#### EXTRACTED MATERIAL
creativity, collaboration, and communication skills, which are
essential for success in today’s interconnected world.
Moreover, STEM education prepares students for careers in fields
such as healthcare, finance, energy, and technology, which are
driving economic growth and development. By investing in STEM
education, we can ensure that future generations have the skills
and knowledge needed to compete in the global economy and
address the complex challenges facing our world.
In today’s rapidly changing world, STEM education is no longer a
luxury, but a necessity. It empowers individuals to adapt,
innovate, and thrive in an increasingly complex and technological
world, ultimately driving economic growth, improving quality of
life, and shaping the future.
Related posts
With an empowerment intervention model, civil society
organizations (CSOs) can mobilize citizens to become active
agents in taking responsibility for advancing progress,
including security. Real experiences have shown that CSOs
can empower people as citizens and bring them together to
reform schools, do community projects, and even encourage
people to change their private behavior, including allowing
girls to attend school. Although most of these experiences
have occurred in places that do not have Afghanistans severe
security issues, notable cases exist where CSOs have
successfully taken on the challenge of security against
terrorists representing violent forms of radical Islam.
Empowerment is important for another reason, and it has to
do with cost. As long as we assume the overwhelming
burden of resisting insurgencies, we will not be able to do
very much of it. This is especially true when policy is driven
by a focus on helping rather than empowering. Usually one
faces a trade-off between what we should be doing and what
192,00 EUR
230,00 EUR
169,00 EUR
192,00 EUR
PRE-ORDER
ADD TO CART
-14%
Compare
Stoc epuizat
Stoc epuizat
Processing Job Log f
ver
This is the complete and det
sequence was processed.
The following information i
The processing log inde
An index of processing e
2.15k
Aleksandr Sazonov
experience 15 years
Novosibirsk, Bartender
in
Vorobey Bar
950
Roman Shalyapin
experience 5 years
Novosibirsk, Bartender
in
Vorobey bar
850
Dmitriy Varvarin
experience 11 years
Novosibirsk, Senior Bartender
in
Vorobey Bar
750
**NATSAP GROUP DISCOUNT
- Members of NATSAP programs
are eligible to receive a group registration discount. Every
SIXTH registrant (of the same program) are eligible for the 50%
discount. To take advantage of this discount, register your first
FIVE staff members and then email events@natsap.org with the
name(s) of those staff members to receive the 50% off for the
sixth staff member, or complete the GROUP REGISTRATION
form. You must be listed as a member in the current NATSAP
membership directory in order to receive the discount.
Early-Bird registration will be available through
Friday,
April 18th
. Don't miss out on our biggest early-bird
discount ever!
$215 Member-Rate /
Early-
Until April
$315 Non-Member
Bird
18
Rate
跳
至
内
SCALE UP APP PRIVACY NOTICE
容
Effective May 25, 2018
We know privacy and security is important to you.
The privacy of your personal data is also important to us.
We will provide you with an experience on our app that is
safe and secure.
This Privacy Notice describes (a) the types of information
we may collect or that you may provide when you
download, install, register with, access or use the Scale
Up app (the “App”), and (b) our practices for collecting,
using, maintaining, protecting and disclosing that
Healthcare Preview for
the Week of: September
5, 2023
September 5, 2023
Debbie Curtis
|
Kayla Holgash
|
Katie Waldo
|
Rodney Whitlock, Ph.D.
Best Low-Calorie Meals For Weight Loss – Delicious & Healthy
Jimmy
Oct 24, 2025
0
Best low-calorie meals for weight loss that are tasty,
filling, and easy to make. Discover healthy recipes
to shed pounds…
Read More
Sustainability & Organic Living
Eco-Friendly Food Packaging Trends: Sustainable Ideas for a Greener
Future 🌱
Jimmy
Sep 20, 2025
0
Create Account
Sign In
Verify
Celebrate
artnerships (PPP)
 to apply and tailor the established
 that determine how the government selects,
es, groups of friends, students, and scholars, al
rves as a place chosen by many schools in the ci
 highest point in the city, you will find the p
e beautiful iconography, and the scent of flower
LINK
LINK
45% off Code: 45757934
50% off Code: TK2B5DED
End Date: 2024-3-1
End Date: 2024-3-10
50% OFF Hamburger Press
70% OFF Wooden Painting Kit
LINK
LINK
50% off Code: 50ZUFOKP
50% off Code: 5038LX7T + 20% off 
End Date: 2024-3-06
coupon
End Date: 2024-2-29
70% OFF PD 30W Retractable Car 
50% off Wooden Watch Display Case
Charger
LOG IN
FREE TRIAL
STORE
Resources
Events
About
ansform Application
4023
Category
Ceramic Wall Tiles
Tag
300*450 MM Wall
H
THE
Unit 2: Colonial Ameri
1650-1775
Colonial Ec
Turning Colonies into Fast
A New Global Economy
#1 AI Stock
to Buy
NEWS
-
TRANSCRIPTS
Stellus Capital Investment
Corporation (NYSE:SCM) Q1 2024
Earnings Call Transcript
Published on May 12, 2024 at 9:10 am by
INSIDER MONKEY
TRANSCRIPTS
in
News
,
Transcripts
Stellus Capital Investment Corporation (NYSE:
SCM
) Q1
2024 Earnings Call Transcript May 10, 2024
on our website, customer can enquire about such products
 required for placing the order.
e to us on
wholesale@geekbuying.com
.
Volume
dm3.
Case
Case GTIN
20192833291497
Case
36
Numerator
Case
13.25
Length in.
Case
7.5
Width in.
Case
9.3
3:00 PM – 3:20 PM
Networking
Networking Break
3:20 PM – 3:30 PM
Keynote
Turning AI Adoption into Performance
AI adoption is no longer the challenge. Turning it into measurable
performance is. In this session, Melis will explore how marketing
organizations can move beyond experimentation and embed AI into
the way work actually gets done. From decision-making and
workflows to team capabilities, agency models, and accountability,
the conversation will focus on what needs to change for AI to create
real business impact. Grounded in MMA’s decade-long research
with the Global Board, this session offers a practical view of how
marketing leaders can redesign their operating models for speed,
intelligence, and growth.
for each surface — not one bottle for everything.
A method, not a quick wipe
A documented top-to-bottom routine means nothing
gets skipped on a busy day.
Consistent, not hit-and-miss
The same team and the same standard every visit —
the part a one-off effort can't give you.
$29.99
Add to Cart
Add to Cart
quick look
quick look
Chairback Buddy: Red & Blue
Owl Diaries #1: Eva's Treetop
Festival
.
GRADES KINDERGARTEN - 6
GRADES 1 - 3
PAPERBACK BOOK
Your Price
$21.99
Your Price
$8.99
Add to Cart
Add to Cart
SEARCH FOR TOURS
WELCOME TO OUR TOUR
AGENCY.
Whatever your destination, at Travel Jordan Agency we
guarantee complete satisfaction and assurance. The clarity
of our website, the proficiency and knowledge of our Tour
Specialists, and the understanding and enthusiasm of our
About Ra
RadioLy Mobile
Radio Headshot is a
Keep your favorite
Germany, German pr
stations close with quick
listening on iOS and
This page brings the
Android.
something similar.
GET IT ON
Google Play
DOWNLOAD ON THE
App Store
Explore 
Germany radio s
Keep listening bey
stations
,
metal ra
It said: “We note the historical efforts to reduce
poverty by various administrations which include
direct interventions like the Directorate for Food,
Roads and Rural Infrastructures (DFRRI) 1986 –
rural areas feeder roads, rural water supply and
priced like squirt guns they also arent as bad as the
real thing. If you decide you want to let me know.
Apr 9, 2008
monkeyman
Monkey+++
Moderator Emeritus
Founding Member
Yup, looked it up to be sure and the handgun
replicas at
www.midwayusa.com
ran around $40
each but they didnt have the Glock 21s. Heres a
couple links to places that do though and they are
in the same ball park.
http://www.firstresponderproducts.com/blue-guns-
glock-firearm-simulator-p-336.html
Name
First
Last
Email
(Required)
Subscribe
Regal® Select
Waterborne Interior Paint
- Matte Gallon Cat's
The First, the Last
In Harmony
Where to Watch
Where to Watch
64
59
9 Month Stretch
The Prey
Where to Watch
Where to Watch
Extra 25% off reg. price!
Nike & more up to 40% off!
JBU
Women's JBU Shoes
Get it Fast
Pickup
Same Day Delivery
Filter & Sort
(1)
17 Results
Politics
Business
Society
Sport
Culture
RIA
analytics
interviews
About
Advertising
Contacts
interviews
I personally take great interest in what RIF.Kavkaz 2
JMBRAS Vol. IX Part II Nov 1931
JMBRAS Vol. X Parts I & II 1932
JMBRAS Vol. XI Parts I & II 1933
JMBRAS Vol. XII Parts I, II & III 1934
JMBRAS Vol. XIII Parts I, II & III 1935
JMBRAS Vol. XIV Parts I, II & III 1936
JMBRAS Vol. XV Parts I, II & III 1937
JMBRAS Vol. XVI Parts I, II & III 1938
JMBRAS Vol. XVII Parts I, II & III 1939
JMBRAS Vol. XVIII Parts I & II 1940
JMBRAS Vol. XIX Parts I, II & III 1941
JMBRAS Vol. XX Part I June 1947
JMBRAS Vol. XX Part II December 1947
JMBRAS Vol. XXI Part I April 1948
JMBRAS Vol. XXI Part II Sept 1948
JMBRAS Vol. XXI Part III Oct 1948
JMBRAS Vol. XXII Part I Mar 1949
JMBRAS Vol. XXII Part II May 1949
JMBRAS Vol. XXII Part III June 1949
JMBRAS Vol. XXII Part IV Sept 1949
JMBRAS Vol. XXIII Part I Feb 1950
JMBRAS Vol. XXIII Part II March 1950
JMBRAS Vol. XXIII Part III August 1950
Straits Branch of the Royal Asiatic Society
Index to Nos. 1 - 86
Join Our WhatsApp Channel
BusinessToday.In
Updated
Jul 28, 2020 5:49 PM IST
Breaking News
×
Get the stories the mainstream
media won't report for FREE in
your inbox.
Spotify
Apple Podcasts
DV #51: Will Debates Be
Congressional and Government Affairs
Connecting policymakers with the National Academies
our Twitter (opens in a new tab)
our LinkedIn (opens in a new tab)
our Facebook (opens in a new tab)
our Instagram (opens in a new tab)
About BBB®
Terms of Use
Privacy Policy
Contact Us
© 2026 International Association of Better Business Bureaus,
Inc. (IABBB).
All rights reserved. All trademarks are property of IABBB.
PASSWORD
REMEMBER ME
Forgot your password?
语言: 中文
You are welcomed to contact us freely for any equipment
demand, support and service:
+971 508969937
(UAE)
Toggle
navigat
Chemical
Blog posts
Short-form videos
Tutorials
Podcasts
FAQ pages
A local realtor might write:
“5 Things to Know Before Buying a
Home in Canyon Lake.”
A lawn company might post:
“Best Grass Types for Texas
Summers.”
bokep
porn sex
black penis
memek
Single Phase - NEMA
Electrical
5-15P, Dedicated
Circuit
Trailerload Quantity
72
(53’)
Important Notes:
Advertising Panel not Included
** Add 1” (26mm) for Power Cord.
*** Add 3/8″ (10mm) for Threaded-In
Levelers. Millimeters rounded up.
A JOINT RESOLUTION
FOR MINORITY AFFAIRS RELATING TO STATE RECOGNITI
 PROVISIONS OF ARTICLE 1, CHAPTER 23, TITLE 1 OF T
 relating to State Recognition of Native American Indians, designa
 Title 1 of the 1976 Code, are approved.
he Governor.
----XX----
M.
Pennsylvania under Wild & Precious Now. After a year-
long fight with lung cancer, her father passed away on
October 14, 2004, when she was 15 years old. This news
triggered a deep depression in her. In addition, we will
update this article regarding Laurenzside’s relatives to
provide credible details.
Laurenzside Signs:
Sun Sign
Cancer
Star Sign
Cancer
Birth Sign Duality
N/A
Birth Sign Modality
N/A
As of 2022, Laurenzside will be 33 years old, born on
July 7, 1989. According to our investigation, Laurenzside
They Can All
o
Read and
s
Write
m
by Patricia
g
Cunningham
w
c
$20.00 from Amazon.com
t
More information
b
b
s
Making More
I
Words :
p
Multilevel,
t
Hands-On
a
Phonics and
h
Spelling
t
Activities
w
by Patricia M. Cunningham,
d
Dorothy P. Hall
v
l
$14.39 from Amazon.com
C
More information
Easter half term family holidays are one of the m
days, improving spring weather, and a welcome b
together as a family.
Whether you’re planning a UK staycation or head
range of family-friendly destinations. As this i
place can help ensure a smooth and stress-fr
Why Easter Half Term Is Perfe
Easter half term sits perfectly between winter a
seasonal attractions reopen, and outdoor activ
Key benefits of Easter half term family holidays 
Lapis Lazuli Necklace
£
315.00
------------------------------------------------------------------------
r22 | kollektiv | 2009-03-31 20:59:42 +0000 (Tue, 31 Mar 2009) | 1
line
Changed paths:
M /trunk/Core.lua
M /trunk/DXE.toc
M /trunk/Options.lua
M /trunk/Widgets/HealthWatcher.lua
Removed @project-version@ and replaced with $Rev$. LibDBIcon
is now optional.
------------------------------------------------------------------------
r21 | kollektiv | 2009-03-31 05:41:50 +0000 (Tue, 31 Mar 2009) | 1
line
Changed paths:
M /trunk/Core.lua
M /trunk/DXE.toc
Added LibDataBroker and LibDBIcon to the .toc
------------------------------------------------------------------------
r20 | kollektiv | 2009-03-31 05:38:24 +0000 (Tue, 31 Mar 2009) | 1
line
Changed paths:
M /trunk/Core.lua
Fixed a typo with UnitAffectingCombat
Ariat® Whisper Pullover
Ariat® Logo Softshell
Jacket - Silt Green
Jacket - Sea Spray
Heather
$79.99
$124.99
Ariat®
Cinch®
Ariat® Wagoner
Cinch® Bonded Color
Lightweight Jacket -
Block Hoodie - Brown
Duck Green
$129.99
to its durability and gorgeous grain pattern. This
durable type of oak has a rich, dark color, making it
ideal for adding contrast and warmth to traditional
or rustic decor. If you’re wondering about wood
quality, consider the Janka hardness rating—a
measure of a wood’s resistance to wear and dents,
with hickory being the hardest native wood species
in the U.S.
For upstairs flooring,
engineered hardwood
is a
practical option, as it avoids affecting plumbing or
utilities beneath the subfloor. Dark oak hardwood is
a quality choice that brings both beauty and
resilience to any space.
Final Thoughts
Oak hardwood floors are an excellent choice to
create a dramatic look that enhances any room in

#### THE PROBLEM
All lines that contain the word "might" should be copied from the listing.

#### PROBLEM SOLUTION
A local realtor might write:
A lawn company might post:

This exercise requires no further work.